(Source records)
────────────────────

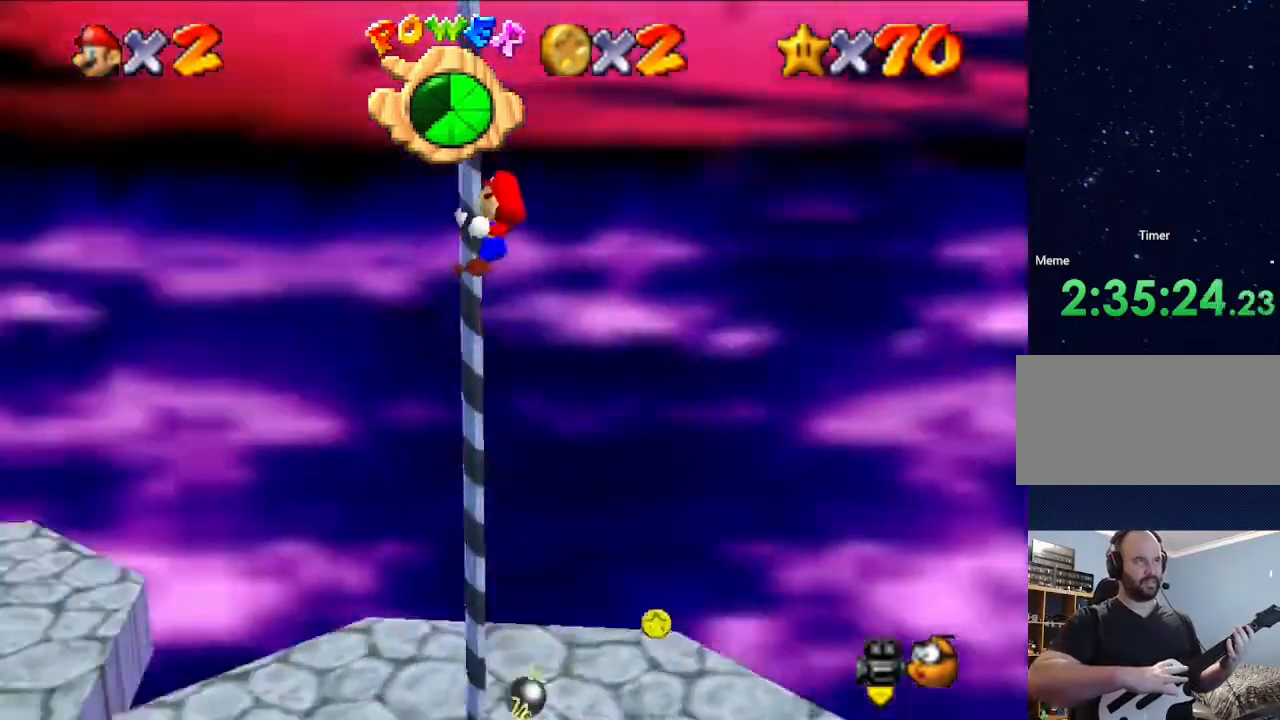
{"buttons": [], "left_stick": "up", "events": [[100, "C_DOWN", "up"], [100, "C_RIGHT", "up"], [400, "C_DOWN", "down"], [400, "C_RIGHT", "down"], [467, "C_DOWN", "up"], [467, "C_RIGHT", "up"]]}
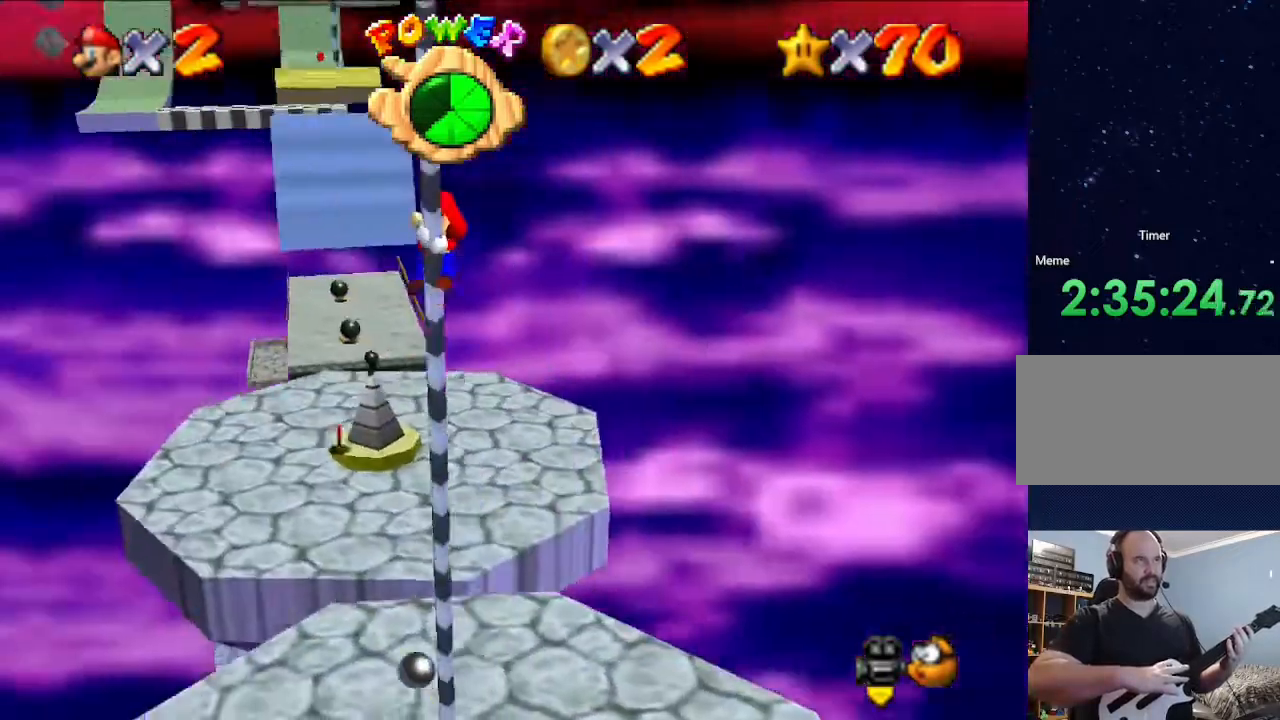
{"buttons": [], "left_stick": "up", "events": []}
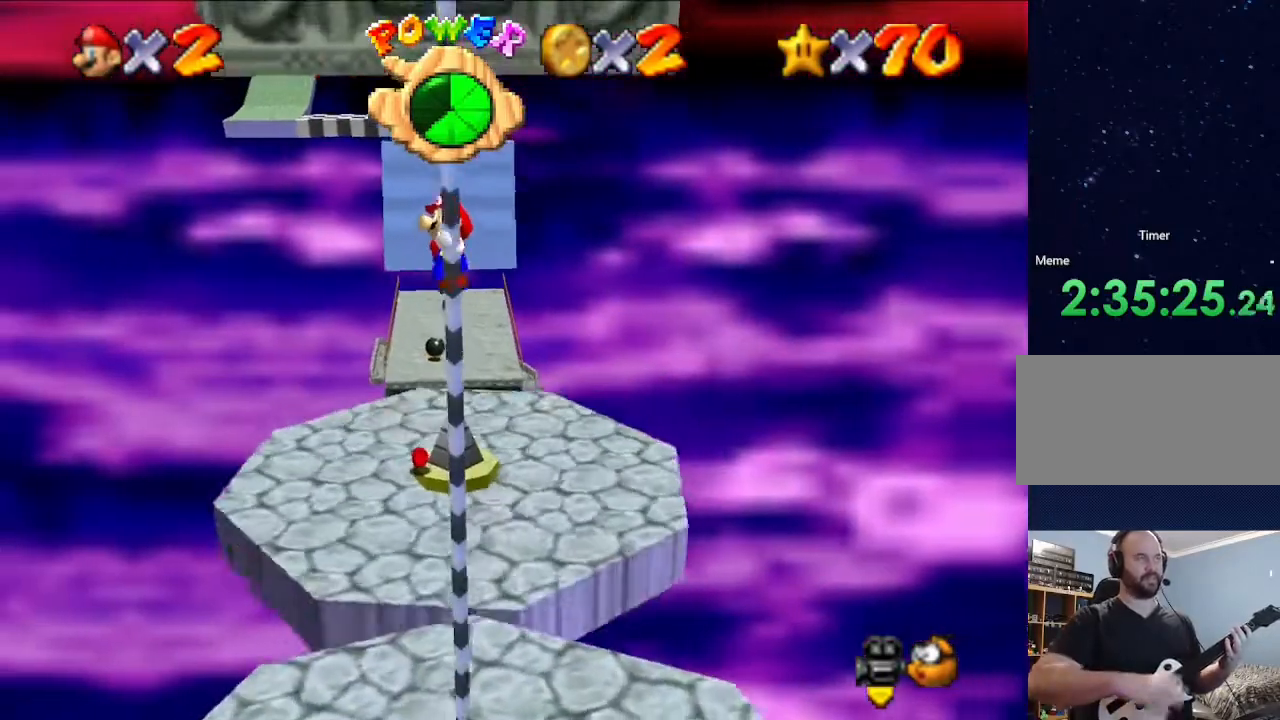
{"buttons": [], "left_stick": "up", "events": []}
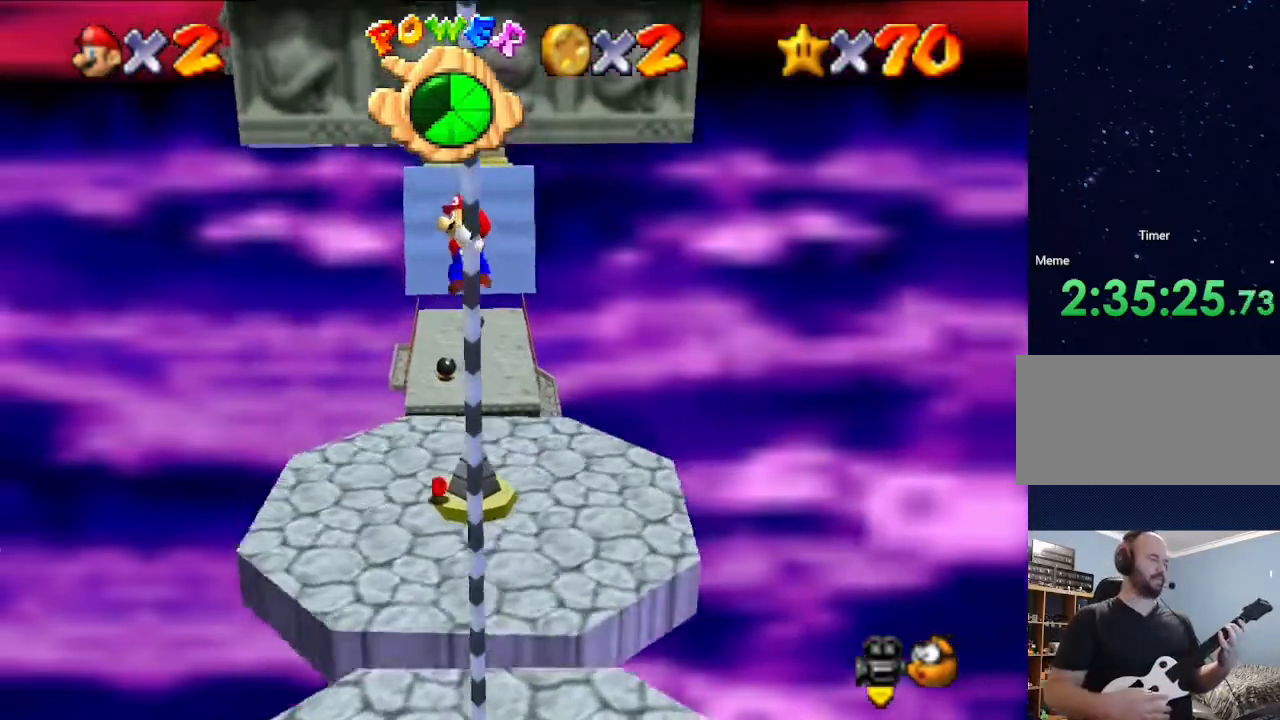
{"buttons": [], "left_stick": "up", "events": []}
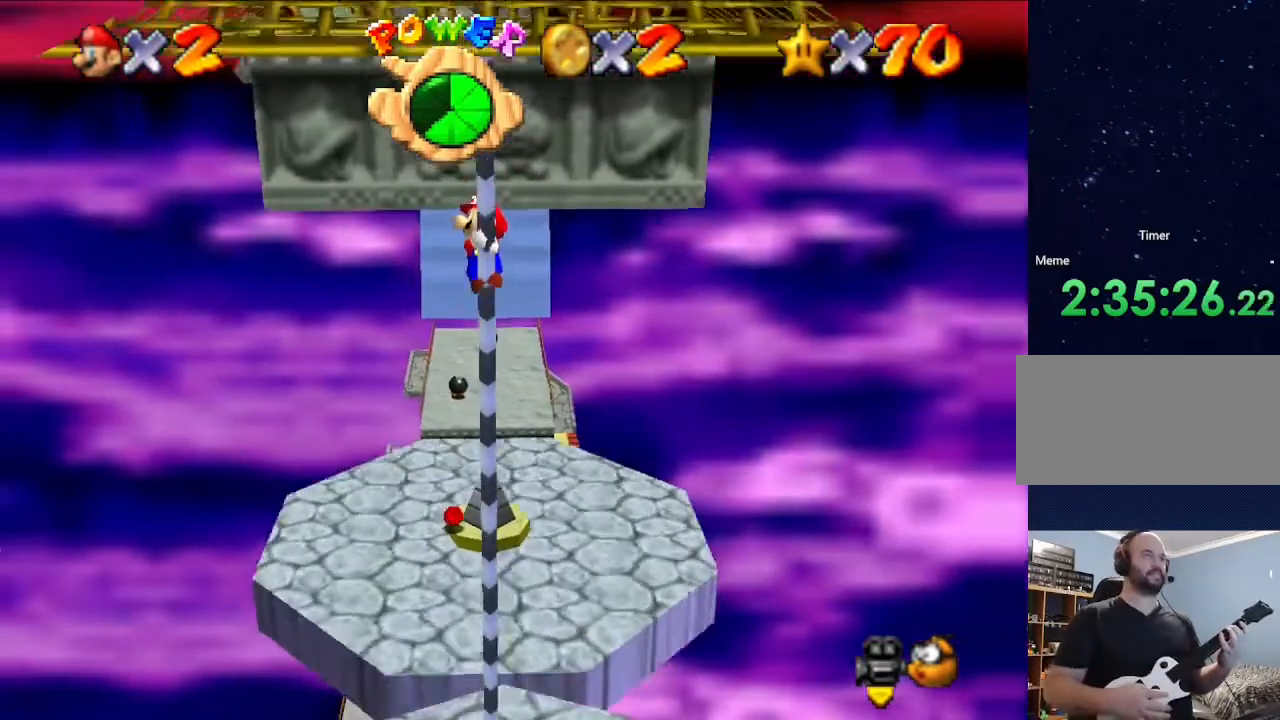
{"buttons": [], "left_stick": "up", "events": []}
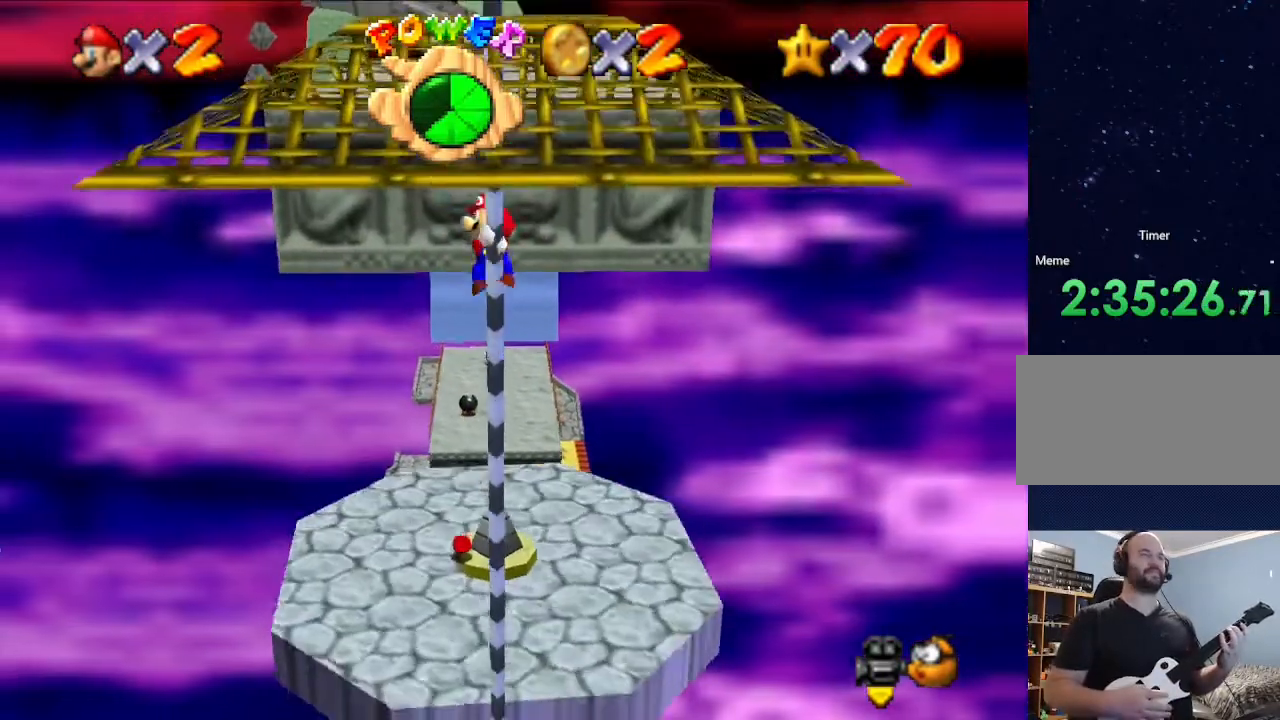
{"buttons": [], "left_stick": "up", "events": []}
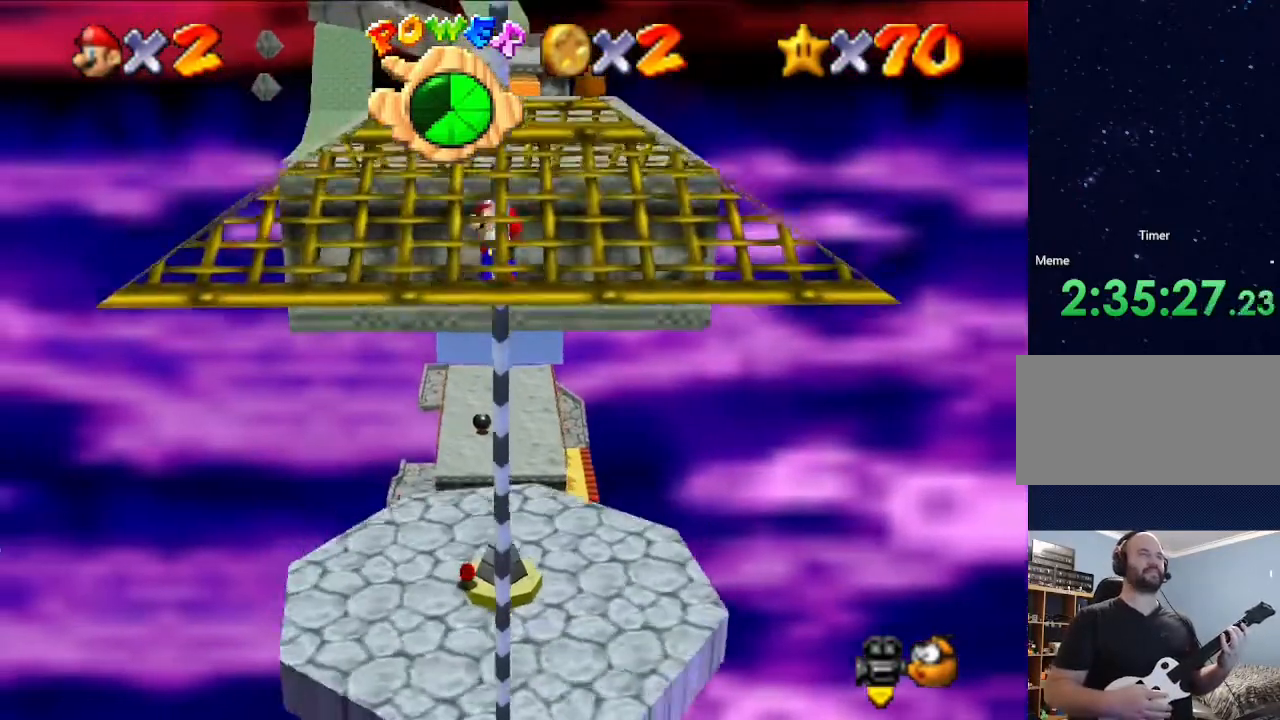
{"buttons": ["A"], "left_stick": "up", "events": [[333, "A", "down"]]}
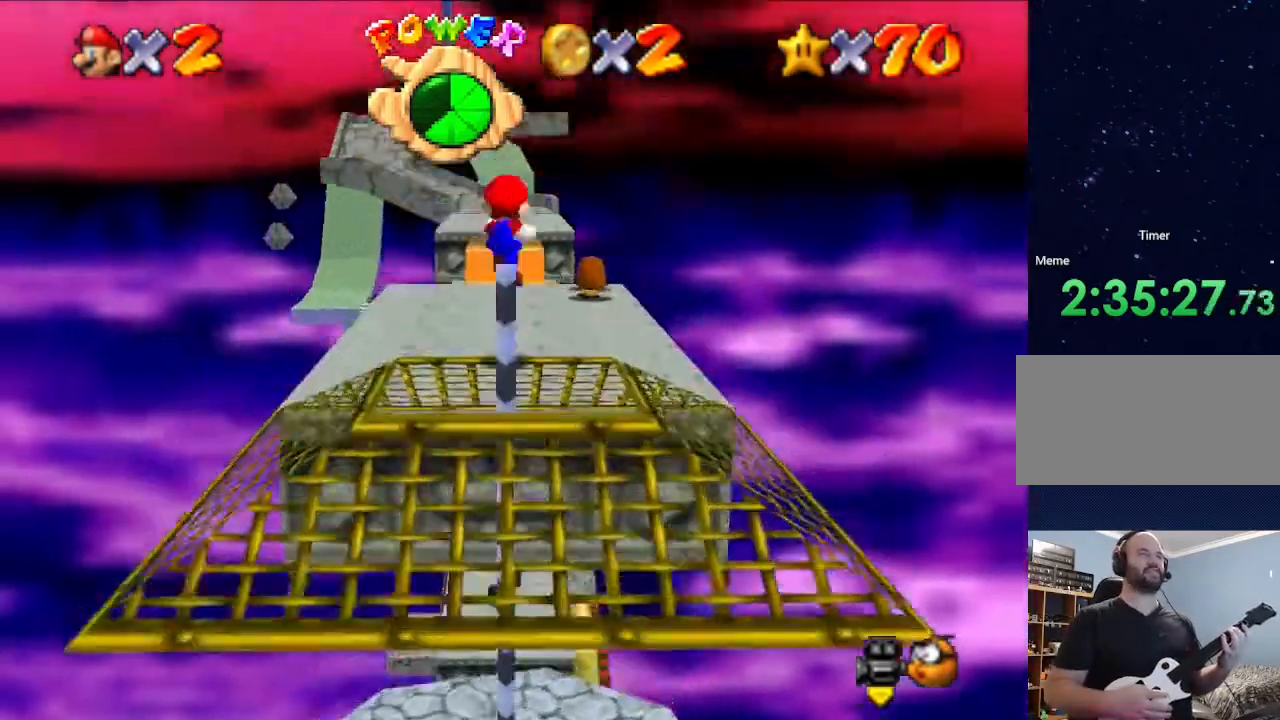
{"buttons": [], "left_stick": "up", "events": [[33, "A", "up"]]}
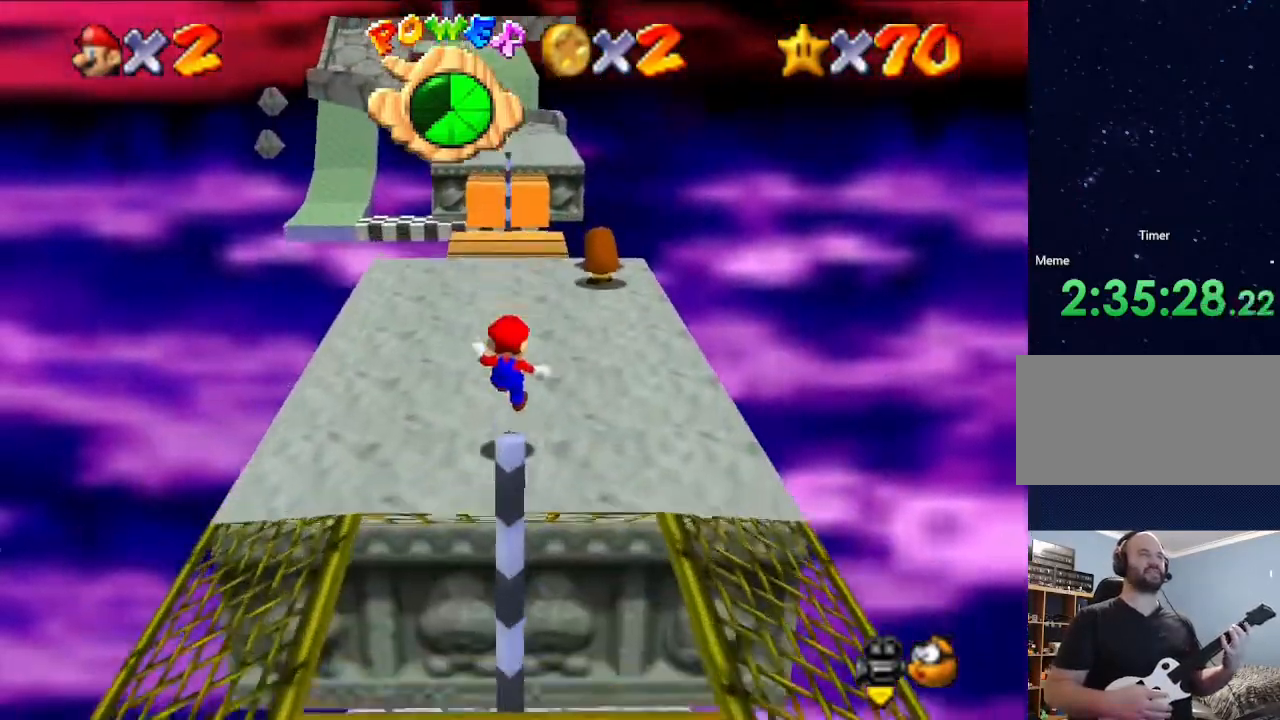
{"buttons": [], "left_stick": "up", "events": []}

────────────────────

Keep the pictures out and print all the records exactly as they are.

{"buttons": [], "left_stick": "up", "events": [[100, "C_DOWN", "up"], [100, "C_RIGHT", "up"], [400, "C_DOWN", "down"], [400, "C_RIGHT", "down"], [467, "C_DOWN", "up"], [467, "C_RIGHT", "up"]]}
{"buttons": [], "left_stick": "up", "events": []}
{"buttons": [], "left_stick": "up", "events": []}
{"buttons": [], "left_stick": "up", "events": []}
{"buttons": [], "left_stick": "up", "events": []}
{"buttons": [], "left_stick": "up", "events": []}
{"buttons": ["A"], "left_stick": "up", "events": [[333, "A", "down"]]}
{"buttons": [], "left_stick": "up", "events": [[33, "A", "up"]]}
{"buttons": [], "left_stick": "up", "events": []}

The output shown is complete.